▶ **Reading text**:
- - - - - - -

# does fraps not work w/ crysis?



## jwhert (Dec 10, 2007)

its not workin for me, it works in the only other game i have, mx vs atv unleashed, even then it disappoints me at 30fps, but im not gettin any fps reading at all in crysis


----------



## Aziek (Dec 10, 2007)

works for me


----------



## hermeslyre (Dec 10, 2007)

You can just open the console (~ tilde key) and type "r_displayinfo 1", without the quotes to see FPS..


----------



## elitehacker (Dec 10, 2007)

FRAPS works fine with me when I play Crysis.


----------



## mep916 (Dec 10, 2007)

hermeslyre said:


> You can just open the console (~ tilde key) and type "r_displayinfo 1", without the quotes to see FPS..



Fraps works fine for me in Crysis, but that's a good tip, hermeslyre.


----------



## jwhert (Dec 10, 2007)

thats odd, ill try it again and if not ill use that other method

thanks


----------



## jwhert (Dec 11, 2007)

im gettin around  50-60 fps it seems like, around 40 when fighting, on all medium w/ no aa

that sound good for crysis w/ 8800gt, 2 gigs of ram, and amd 64x2 6000?

idk, ive been kinda disappointed in this system since i built it, but all i have is crysis which i know is gonna push it, and an old game of mx vs atv unleashed which isnt made to look all that great


----------



## Noir (Dec 11, 2007)

Wha... You've got 8800gt and it only play at medium, wow is it not powerful enough to play at high? As i know 8800gt can play at high with respectable fps.
I plan to buy that vga since i played crysis too... But only medium, even my 8600gt can handle that, whew im quite shock to see that.


----------



## jwhert (Dec 11, 2007)

i know, thats what im worried about, it almost seems as if my system isnt workin right, any way to check out that everythings working good? its my first build, but it isnt meeting the standards i had in mind, i read more than once that it would do crysis on high settings w/ good fps until the final battle


----------



## Noir (Dec 11, 2007)

Well from what i see, your system seems good and high enough.
Have u tried play in high setting and the latest vga driver?


----------



## hermeslyre (Dec 11, 2007)

Do you have the Dual core optimizer and/or the AMD dual core driver installed?

http://www.amd.com/us-en/Processors/TechnicalResources/0,,30_182_871_13118,00.html

The second from the top and the second to last are what you're looking for. I not sure if you HAVE to install both, as they might do the same thing, but I have both installed, won't be a problem. As Noir said, make sure you're using the latest VGA drivers..


----------



## zaroba (Dec 11, 2007)

are you using vista on that pc?
if so, i would recommend having more then 2gb of ram for gaming.


----------



## tommy25 (Dec 11, 2007)

- - - - - - -

▶ **What to do**:
**A.** In the thread about Fraps and Crysis, what does hermeslyre say to type into the console to see FPS?
**B.** Update the rows below from their start through the line with "9: (546, 1015)", changing "top-left" to "upper-left" and keeping everything else the same. Leave the pictures out of your answer.

- - - - - - -

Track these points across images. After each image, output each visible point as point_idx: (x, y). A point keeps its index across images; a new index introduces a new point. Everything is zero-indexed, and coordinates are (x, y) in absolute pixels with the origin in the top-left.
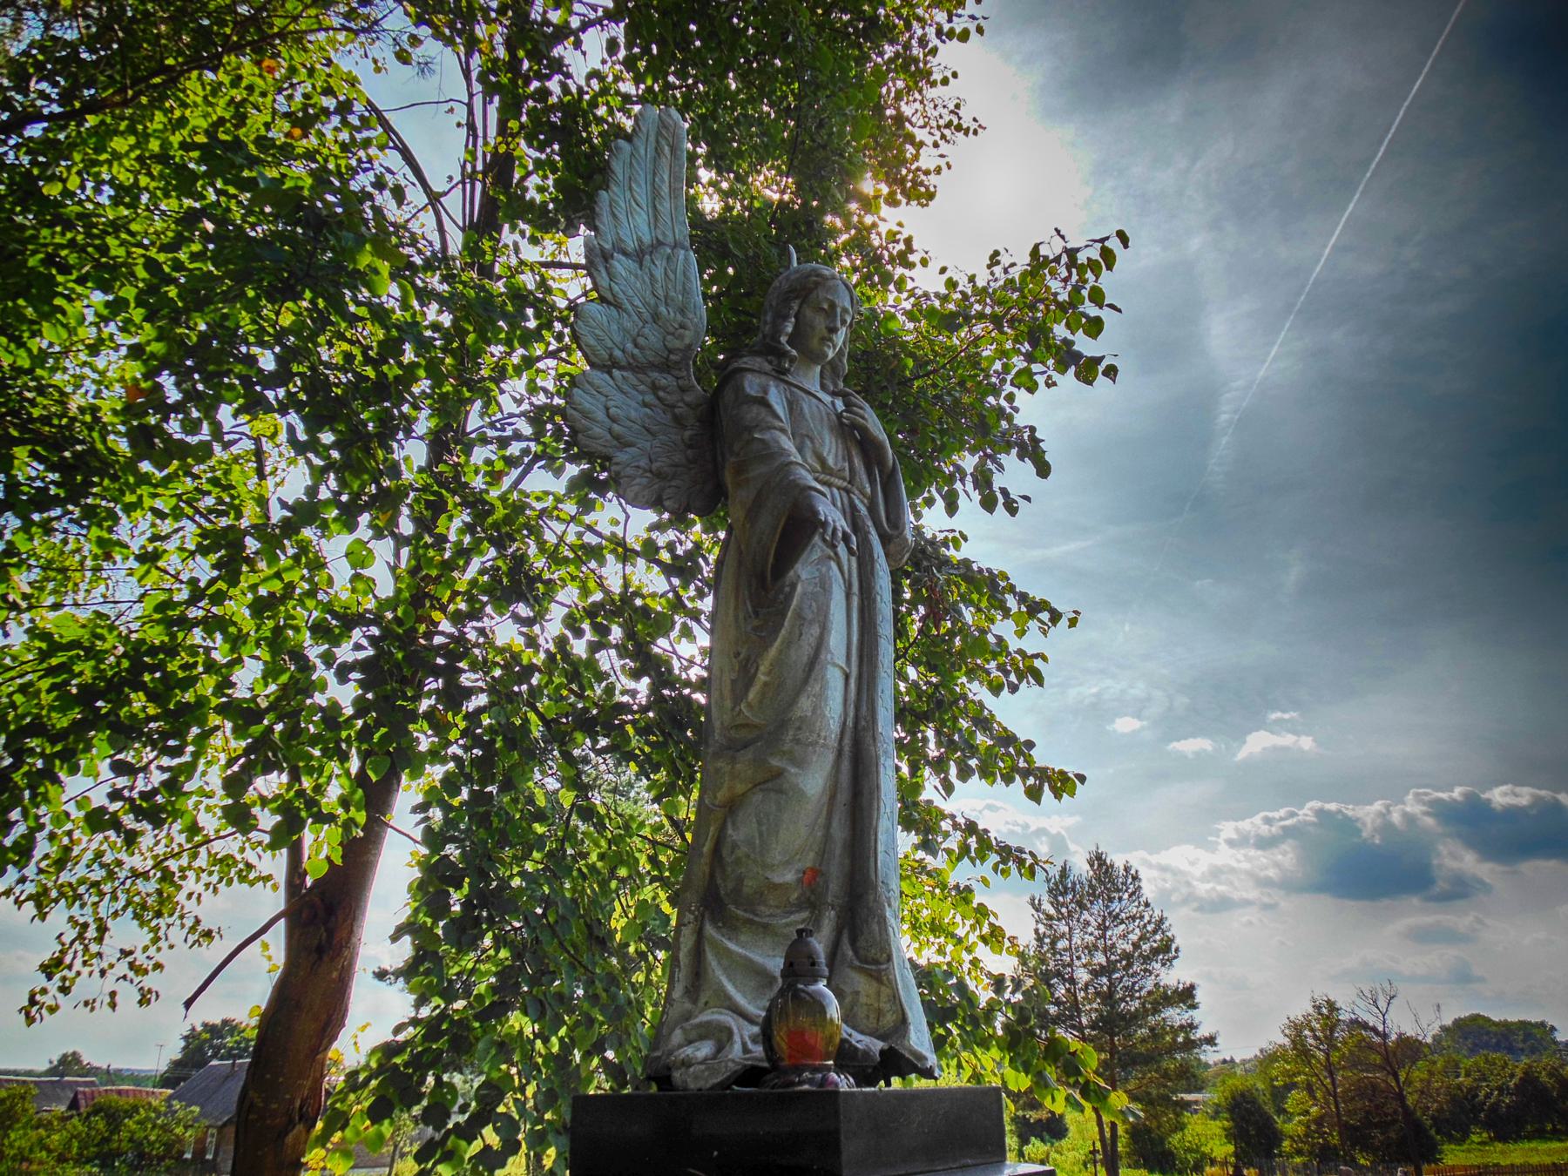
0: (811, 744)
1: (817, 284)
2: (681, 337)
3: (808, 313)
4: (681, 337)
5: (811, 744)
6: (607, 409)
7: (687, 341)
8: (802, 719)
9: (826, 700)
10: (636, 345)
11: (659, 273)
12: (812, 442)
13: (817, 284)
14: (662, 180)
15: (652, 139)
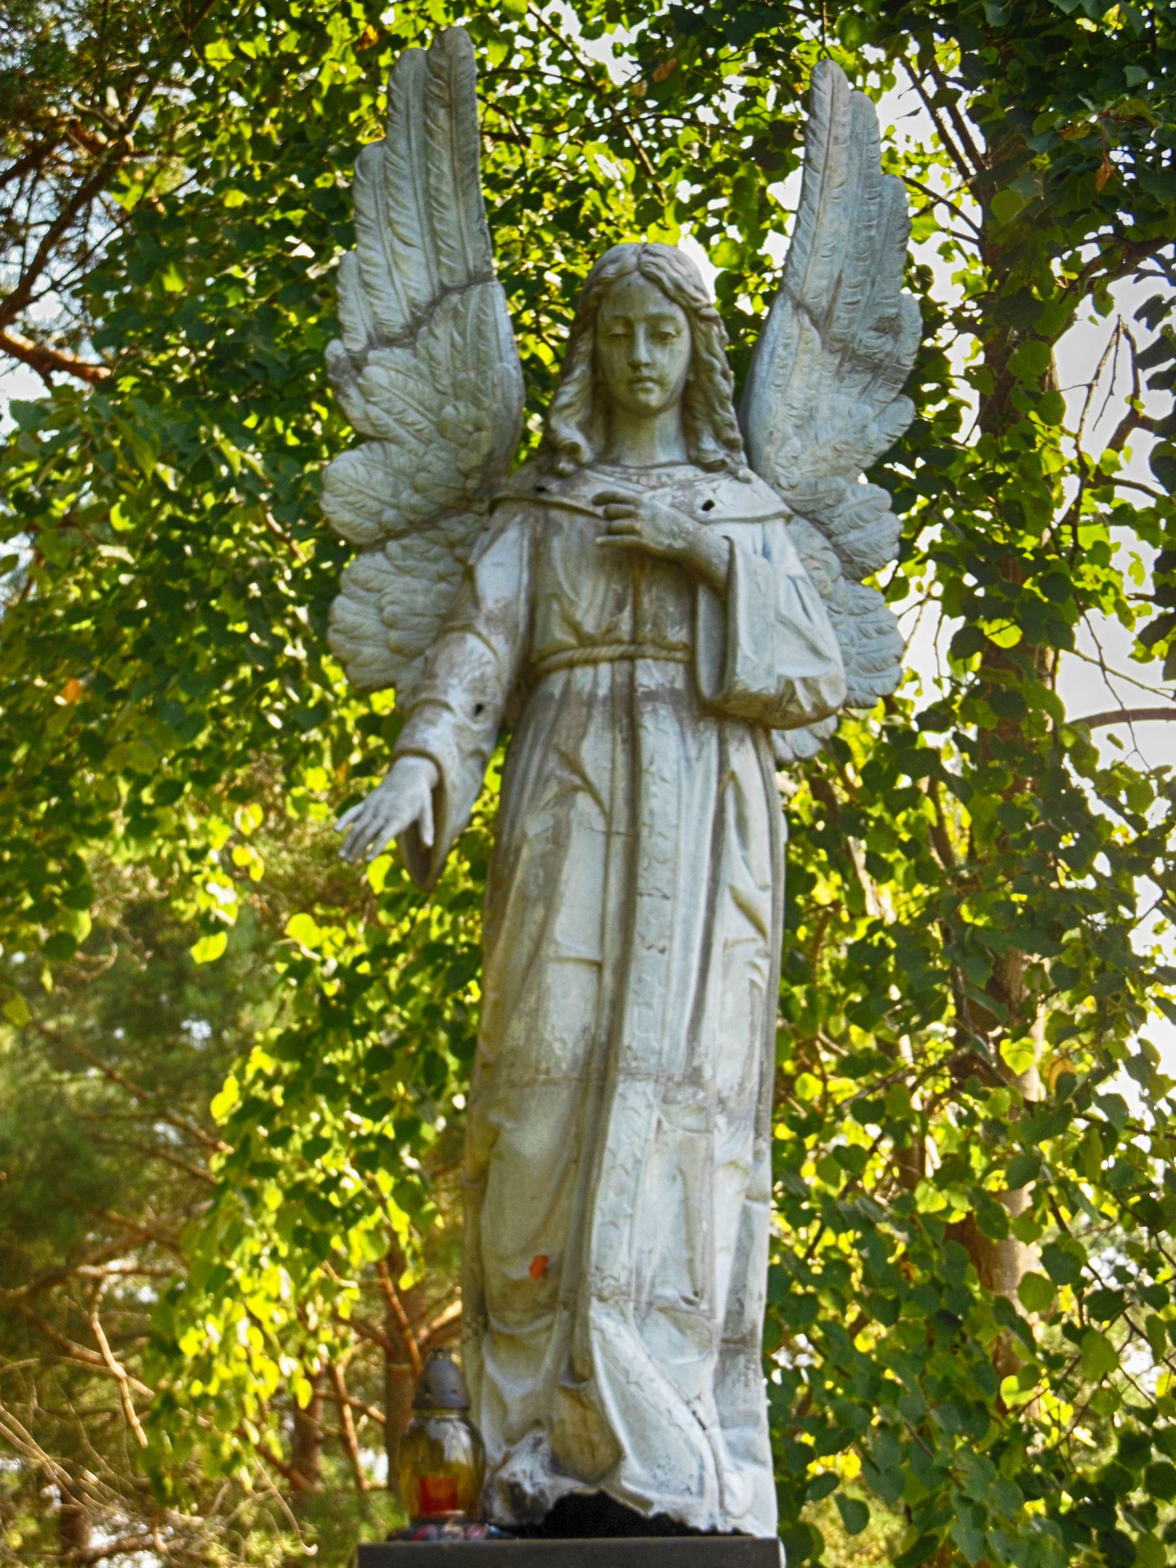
0: (527, 1084)
1: (599, 297)
2: (475, 447)
3: (604, 347)
4: (475, 447)
5: (527, 1084)
6: (381, 610)
7: (485, 449)
8: (514, 1051)
9: (546, 1015)
10: (417, 490)
11: (441, 350)
12: (561, 604)
13: (599, 297)
14: (440, 177)
15: (416, 110)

- - - - - - -

▶ **Task-by-task answers**:
**A.** "r_displayinfo 1", without the quotes.

**B.**
Track these points across images. After each image, output each visible point as point_idx: (x, y). A point keeps its index across images; a new index introduces a new point. Everything is zero-indexed, and coordinates are (x, y) in absolute pixels with the origin in the upper-left.
0: (811, 744)
1: (817, 284)
2: (681, 337)
3: (808, 313)
4: (681, 337)
5: (811, 744)
6: (607, 409)
7: (687, 341)
8: (802, 719)
9: (826, 700)
10: (636, 345)
11: (659, 273)
12: (812, 442)
13: (817, 284)
14: (662, 180)
15: (652, 139)
0: (527, 1084)
1: (599, 297)
2: (475, 447)
3: (604, 347)
4: (475, 447)
5: (527, 1084)
6: (381, 610)
7: (485, 449)
8: (514, 1051)
9: (546, 1015)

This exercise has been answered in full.